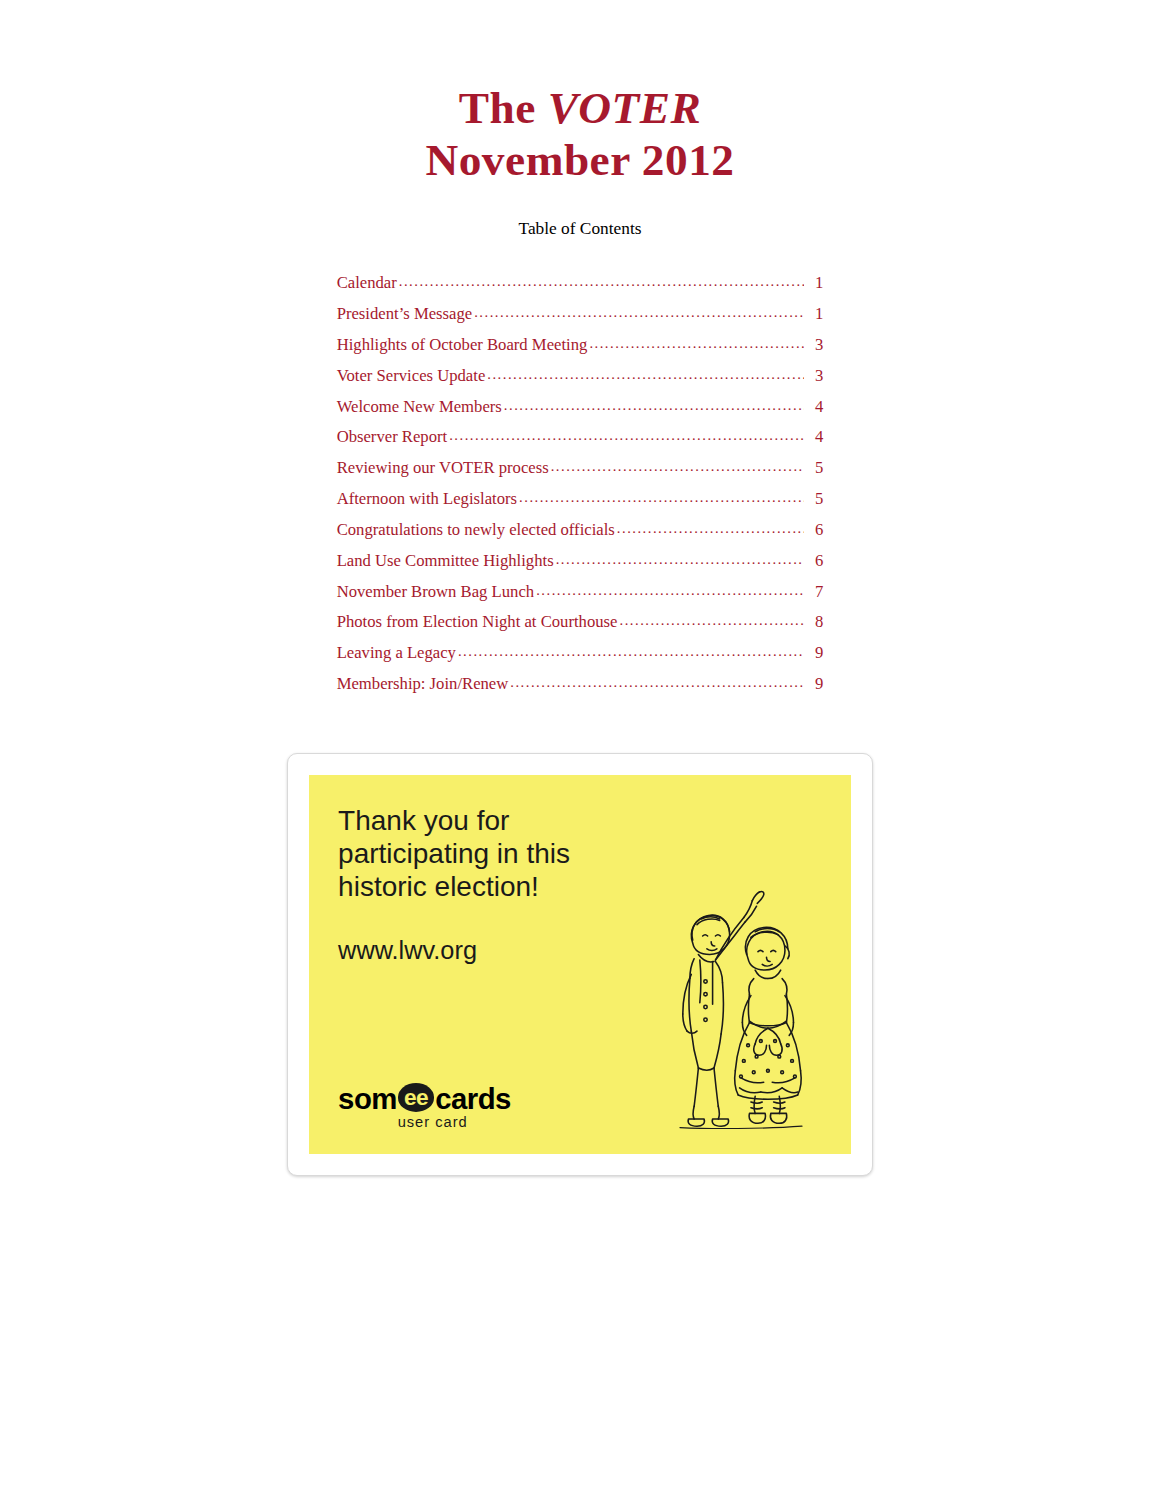The VOTER
November 2012
Table of Contents
Calendar................................................................................................................. 1
President’s Message............................................................................................. 1
Highlights of October Board Meeting......................................................... 3
Voter Services Update......................................................................................... 3
Welcome New Members..................................................................................... 4
Observer Report................................................................................................... 4
Reviewing our VOTER process..................................................................... 5
Afternoon with Legislators................................................................................. 5
Congratulations to newly elected officials................................................. 6
Land Use Committee Highlights..................................................................... 6
November Brown Bag Lunch............................................................................. 7
Photos from Election Night at Courthouse................................................. 8
Leaving a Legacy................................................................................................. 9
Membership: Join/Renew................................................................................... 9
Thank you for
participating in this
historic election!
www.lwv.org
someecards user card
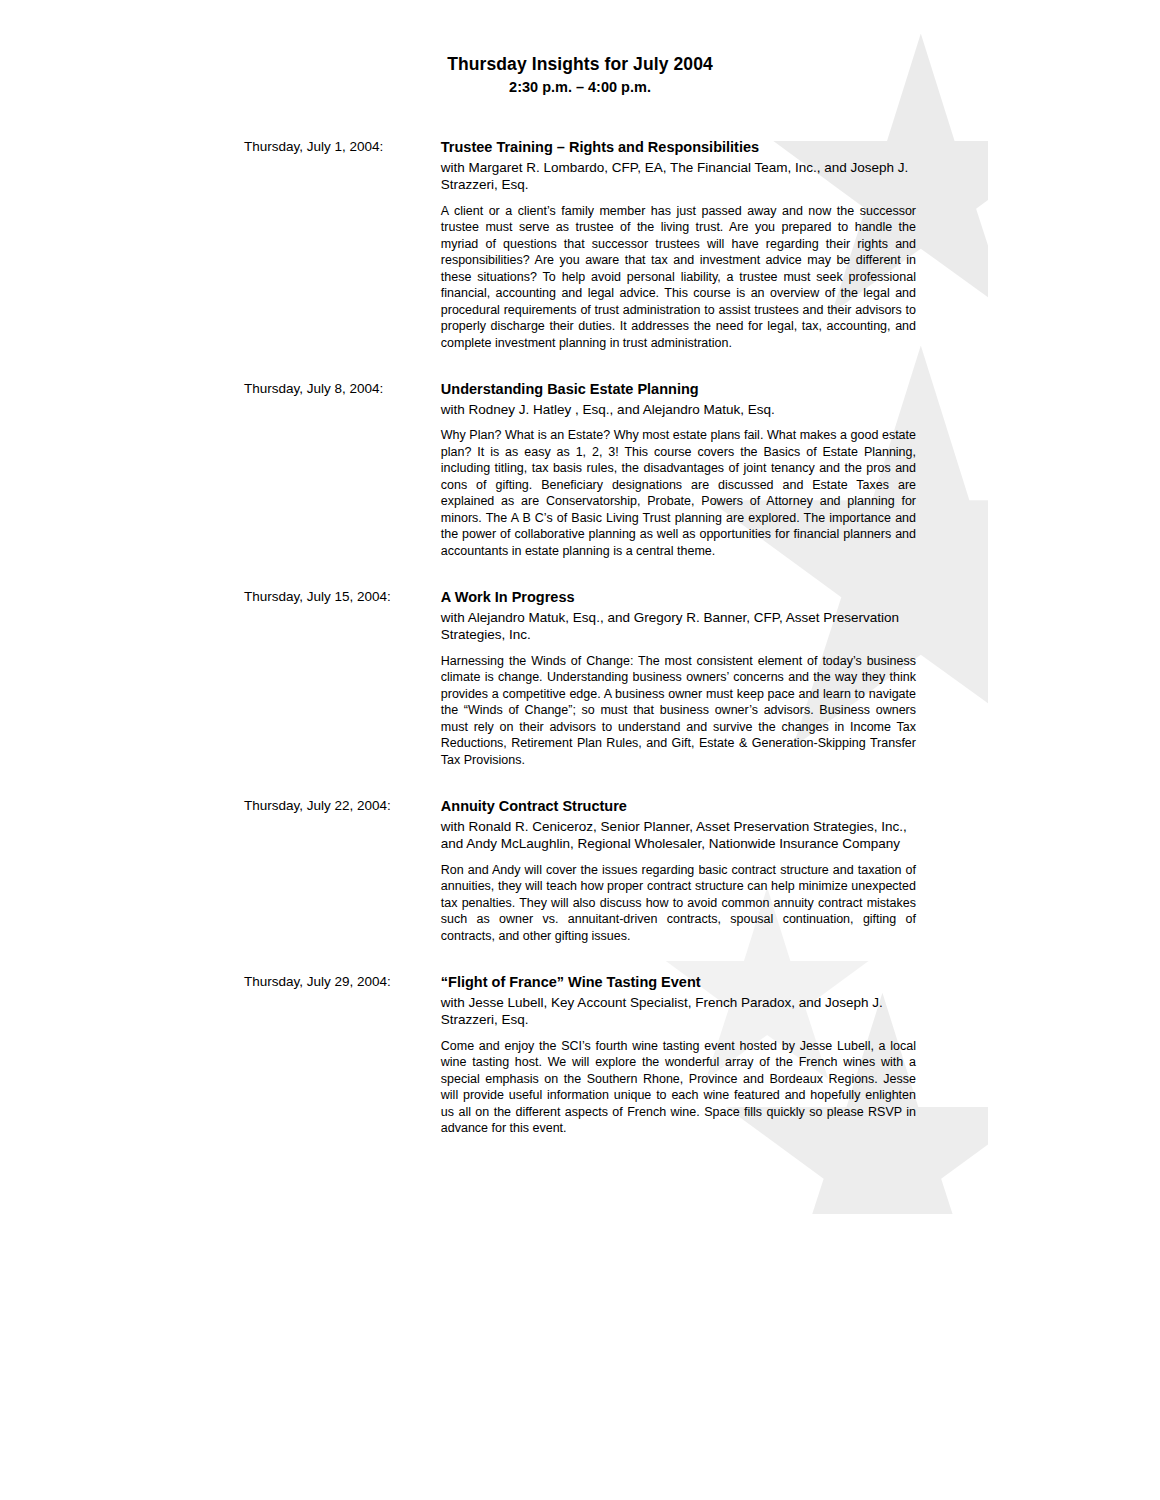Thursday Insights for July 2004
2:30 p.m. – 4:00 p.m.
Thursday, July 1, 2004:
Trustee Training – Rights and Responsibilities
with Margaret R. Lombardo, CFP, EA, The Financial Team, Inc., and Joseph J. Strazzeri, Esq.
A client or a client’s family member has just passed away and now the successor trustee must serve as trustee of the living trust. Are you prepared to handle the myriad of questions that successor trustees will have regarding their rights and responsibilities? Are you aware that tax and investment advice may be different in these situations? To help avoid personal liability, a trustee must seek professional financial, accounting and legal advice. This course is an overview of the legal and procedural requirements of trust administration to assist trustees and their advisors to properly discharge their duties. It addresses the need for legal, tax, accounting, and complete investment planning in trust administration.
Thursday, July 8, 2004:
Understanding Basic Estate Planning
with Rodney J. Hatley , Esq., and Alejandro Matuk, Esq.
Why Plan? What is an Estate? Why most estate plans fail. What makes a good estate plan? It is as easy as 1, 2, 3! This course covers the Basics of Estate Planning, including titling, tax basis rules, the disadvantages of joint tenancy and the pros and cons of gifting. Beneficiary designations are discussed and Estate Taxes are explained as are Conservatorship, Probate, Powers of Attorney and planning for minors. The A B C’s of Basic Living Trust planning are explored. The importance and the power of collaborative planning as well as opportunities for financial planners and accountants in estate planning is a central theme.
Thursday, July 15, 2004:
A Work In Progress
with Alejandro Matuk, Esq., and Gregory R. Banner, CFP, Asset Preservation Strategies, Inc.
Harnessing the Winds of Change: The most consistent element of today’s business climate is change. Understanding business owners’ concerns and the way they think provides a competitive edge. A business owner must keep pace and learn to navigate the “Winds of Change”; so must that business owner’s advisors. Business owners must rely on their advisors to understand and survive the changes in Income Tax Reductions, Retirement Plan Rules, and Gift, Estate & Generation-Skipping Transfer Tax Provisions.
Thursday, July 22, 2004:
Annuity Contract Structure
with Ronald R. Ceniceroz, Senior Planner, Asset Preservation Strategies, Inc., and Andy McLaughlin, Regional Wholesaler, Nationwide Insurance Company
Ron and Andy will cover the issues regarding basic contract structure and taxation of annuities, they will teach how proper contract structure can help minimize unexpected tax penalties. They will also discuss how to avoid common annuity contract mistakes such as owner vs. annuitant-driven contracts, spousal continuation, gifting of contracts, and other gifting issues.
Thursday, July 29, 2004:
“Flight of France” Wine Tasting Event
with Jesse Lubell, Key Account Specialist, French Paradox, and Joseph J. Strazzeri, Esq.
Come and enjoy the SCI’s fourth wine tasting event hosted by Jesse Lubell, a local wine tasting host. We will explore the wonderful array of the French wines with a special emphasis on the Southern Rhone, Province and Bordeaux Regions. Jesse will provide useful information unique to each wine featured and hopefully enlighten us all on the different aspects of French wine. Space fills quickly so please RSVP in advance for this event.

What the task asks: Leave the pictures out and output the rest of the listing exactly.

Written response:
The VOTER
November 2012
Table of Contents
Calendar................................................................................................................. 1
President’s Message............................................................................................. 1
Highlights of October Board Meeting......................................................... 3
Voter Services Update......................................................................................... 3
Welcome New Members..................................................................................... 4
Observer Report................................................................................................... 4
Reviewing our VOTER process..................................................................... 5
Afternoon with Legislators................................................................................. 5
Congratulations to newly elected officials................................................. 6
Land Use Committee Highlights..................................................................... 6
November Brown Bag Lunch............................................................................. 7
Photos from Election Night at Courthouse................................................. 8
Leaving a Legacy................................................................................................. 9
Membership: Join/Renew................................................................................... 9
Thank you for
participating in this
historic election!
www.lwv.org
someecards user card
Thursday Insights for July 2004
2:30 p.m. – 4:00 p.m.
Thursday, July 1, 2004:
Trustee Training – Rights and Responsibilities
with Margaret R. Lombardo, CFP, EA, The Financial Team, Inc., and Joseph J. Strazzeri, Esq.
A client or a client’s family member has just passed away and now the successor trustee must serve as trustee of the living trust. Are you prepared to handle the myriad of questions that successor trustees will have regarding their rights and responsibilities? Are you aware that tax and investment advice may be different in these situations? To help avoid personal liability, a trustee must seek professional financial, accounting and legal advice. This course is an overview of the legal and procedural requirements of trust administration to assist trustees and their advisors to properly discharge their duties. It addresses the need for legal, tax, accounting, and complete investment planning in trust administration.
Thursday, July 8, 2004:
Understanding Basic Estate Planning
with Rodney J. Hatley , Esq., and Alejandro Matuk, Esq.
Why Plan? What is an Estate? Why most estate plans fail. What makes a good estate plan? It is as easy as 1, 2, 3! This course covers the Basics of Estate Planning, including titling, tax basis rules, the disadvantages of joint tenancy and the pros and cons of gifting. Beneficiary designations are discussed and Estate Taxes are explained as are Conservatorship, Probate, Powers of Attorney and planning for minors. The A B C’s of Basic Living Trust planning are explored. The importance and the power of collaborative planning as well as opportunities for financial planners and accountants in estate planning is a central theme.
Thursday, July 15, 2004:
A Work In Progress
with Alejandro Matuk, Esq., and Gregory R. Banner, CFP, Asset Preservation Strategies, Inc.
Harnessing the Winds of Change: The most consistent element of today’s business climate is change. Understanding business owners’ concerns and the way they think provides a competitive edge. A business owner must keep pace and learn to navigate the “Winds of Change”; so must that business owner’s advisors. Business owners must rely on their advisors to understand and survive the changes in Income Tax Reductions, Retirement Plan Rules, and Gift, Estate & Generation-Skipping Transfer Tax Provisions.
Thursday, July 22, 2004:
Annuity Contract Structure
with Ronald R. Ceniceroz, Senior Planner, Asset Preservation Strategies, Inc., and Andy McLaughlin, Regional Wholesaler, Nationwide Insurance Company
Ron and Andy will cover the issues regarding basic contract structure and taxation of annuities, they will teach how proper contract structure can help minimize unexpected tax penalties. They will also discuss how to avoid common annuity contract mistakes such as owner vs. annuitant-driven contracts, spousal continuation, gifting of contracts, and other gifting issues.
Thursday, July 29, 2004:
“Flight of France” Wine Tasting Event
with Jesse Lubell, Key Account Specialist, French Paradox, and Joseph J. Strazzeri, Esq.
Come and enjoy the SCI’s fourth wine tasting event hosted by Jesse Lubell, a local wine tasting host. We will explore the wonderful array of the French wines with a special emphasis on the Southern Rhone, Province and Bordeaux Regions. Jesse will provide useful information unique to each wine featured and hopefully enlighten us all on the different aspects of French wine. Space fills quickly so please RSVP in advance for this event.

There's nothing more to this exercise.